The party, which is part of Prime Minister Giorgia Meloni's coalition government, believes the current retirement age of 67 should not be changed, despite warnings it could put too much pressure on the country's economy.

Italy's pension law, which calls for reviews to be held every two years and for the retirement age to be raised if life expectancy increases, has long been opposed by trade unions but the League party is now also against it, with Claudio Durigon, a League senator and under-secretary in Meloni's government answering to Marina Elvira Calderone, the minister of labor and social policies, telling the Financial Times newspaper: "If you have the retirement age at 67, it's a huge problem."

He described the retirement law, which was adopted during the Eurozone sovereign debt crisis as Rome tried to restore market confidence, as "a beastly policy toward the working man".

Durigon, who is a former factory worker and union leader, said he has heard of older workers who have died while operating heavy machinery.

Italy's statutory pension age has been 67 since it was raised by five months in 2019. It is set to be increased by another three months on Jan 1, 2027.

But the Financial Times said Minister of Economy and Finance Giancarlo Giorgetti, who is also a member of League, is open to putting a two-year freeze on the pensionable age, and said it is "under discussion" in government.
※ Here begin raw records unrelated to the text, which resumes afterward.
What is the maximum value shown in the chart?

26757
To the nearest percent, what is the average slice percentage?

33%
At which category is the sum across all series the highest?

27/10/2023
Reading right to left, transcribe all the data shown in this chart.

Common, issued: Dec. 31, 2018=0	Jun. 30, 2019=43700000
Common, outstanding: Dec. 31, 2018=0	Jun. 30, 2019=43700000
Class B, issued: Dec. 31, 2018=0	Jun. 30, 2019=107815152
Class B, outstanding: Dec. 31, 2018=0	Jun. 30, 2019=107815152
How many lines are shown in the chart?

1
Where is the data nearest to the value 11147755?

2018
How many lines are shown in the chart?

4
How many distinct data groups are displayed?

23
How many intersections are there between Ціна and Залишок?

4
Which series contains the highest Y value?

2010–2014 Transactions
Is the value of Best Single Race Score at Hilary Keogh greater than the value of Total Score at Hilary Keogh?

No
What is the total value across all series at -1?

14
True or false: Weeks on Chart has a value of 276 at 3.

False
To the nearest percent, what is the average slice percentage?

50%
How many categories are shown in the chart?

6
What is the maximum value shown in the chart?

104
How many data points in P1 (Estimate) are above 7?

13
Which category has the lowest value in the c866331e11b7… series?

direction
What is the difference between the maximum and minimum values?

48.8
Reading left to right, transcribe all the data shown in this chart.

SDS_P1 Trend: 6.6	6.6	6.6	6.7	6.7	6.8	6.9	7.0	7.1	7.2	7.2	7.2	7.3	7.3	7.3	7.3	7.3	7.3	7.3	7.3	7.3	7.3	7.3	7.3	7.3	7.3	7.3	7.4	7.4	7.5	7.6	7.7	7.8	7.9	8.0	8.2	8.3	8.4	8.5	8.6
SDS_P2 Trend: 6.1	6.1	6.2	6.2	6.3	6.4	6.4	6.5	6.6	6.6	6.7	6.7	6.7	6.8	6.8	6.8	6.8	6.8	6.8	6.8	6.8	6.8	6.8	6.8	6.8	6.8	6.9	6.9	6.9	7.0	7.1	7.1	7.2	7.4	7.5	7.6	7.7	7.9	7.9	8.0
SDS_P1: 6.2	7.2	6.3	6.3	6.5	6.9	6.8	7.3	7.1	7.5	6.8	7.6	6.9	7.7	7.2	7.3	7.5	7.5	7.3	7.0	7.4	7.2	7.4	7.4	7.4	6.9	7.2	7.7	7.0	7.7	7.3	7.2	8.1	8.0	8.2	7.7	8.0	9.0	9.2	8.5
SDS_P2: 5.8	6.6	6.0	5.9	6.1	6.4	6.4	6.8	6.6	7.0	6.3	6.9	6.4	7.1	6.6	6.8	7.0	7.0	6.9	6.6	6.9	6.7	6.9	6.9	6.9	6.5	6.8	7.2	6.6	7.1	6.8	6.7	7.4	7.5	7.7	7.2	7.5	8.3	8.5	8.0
Any decision, he said, will take "the overall economic picture" into account.

The country's independent parliamentary budget office has said freezing the retirement age could push pension costs up by 0.4 percent of GDP between now and 2040, nudging the country's debt-to-GDP ratio up to 139 percent by 2031, which is seven percentage points more than it was predicted to be.

Filippo Taddei, a senior European economist at Goldman Sachs, told the FT any change would send a dangerous signal to investors.

"Italy's pension reform — the automatic linkage between the statutory retirement age and life expectancy — is the anchor of its fiscal sustainability," Taddei said. "If people live longer, the retirement age moves up and that keeps the fiscal system automatically in balance."